Objetivo da tarefa: Extraia das linhas abaixo todas as que contêm a palavra "IFCO", copiando-as sem alterações.
== == ==
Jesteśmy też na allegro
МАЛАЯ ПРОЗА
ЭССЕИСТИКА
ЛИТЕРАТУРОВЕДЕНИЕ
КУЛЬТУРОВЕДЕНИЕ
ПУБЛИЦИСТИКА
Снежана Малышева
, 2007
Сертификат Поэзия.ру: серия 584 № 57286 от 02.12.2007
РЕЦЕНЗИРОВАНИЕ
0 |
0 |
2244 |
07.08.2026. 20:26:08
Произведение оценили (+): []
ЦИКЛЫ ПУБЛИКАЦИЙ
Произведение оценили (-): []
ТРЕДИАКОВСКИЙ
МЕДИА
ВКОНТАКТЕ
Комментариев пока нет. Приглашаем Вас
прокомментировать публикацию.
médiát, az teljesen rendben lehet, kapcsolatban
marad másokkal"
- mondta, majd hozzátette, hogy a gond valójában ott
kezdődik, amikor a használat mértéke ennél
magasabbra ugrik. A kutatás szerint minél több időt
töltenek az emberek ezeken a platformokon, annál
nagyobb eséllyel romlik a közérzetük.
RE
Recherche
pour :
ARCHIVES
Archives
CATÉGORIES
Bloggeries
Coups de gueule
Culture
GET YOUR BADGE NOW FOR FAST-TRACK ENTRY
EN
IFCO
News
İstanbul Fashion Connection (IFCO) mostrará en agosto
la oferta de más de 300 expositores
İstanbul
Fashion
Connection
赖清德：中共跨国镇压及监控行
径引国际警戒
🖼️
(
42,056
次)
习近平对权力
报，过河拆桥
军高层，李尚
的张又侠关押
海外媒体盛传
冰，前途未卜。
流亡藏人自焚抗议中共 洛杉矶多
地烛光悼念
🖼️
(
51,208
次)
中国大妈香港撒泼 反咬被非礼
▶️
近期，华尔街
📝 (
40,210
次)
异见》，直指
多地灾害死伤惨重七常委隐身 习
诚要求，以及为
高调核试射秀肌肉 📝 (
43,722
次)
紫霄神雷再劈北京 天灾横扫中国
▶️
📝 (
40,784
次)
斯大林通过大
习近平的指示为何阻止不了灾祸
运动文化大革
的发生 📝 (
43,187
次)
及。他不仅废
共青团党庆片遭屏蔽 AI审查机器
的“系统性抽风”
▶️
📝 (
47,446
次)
== == ==
Resposta da tarefa:
IFCO
İstanbul Fashion Connection (IFCO) mostrará en agosto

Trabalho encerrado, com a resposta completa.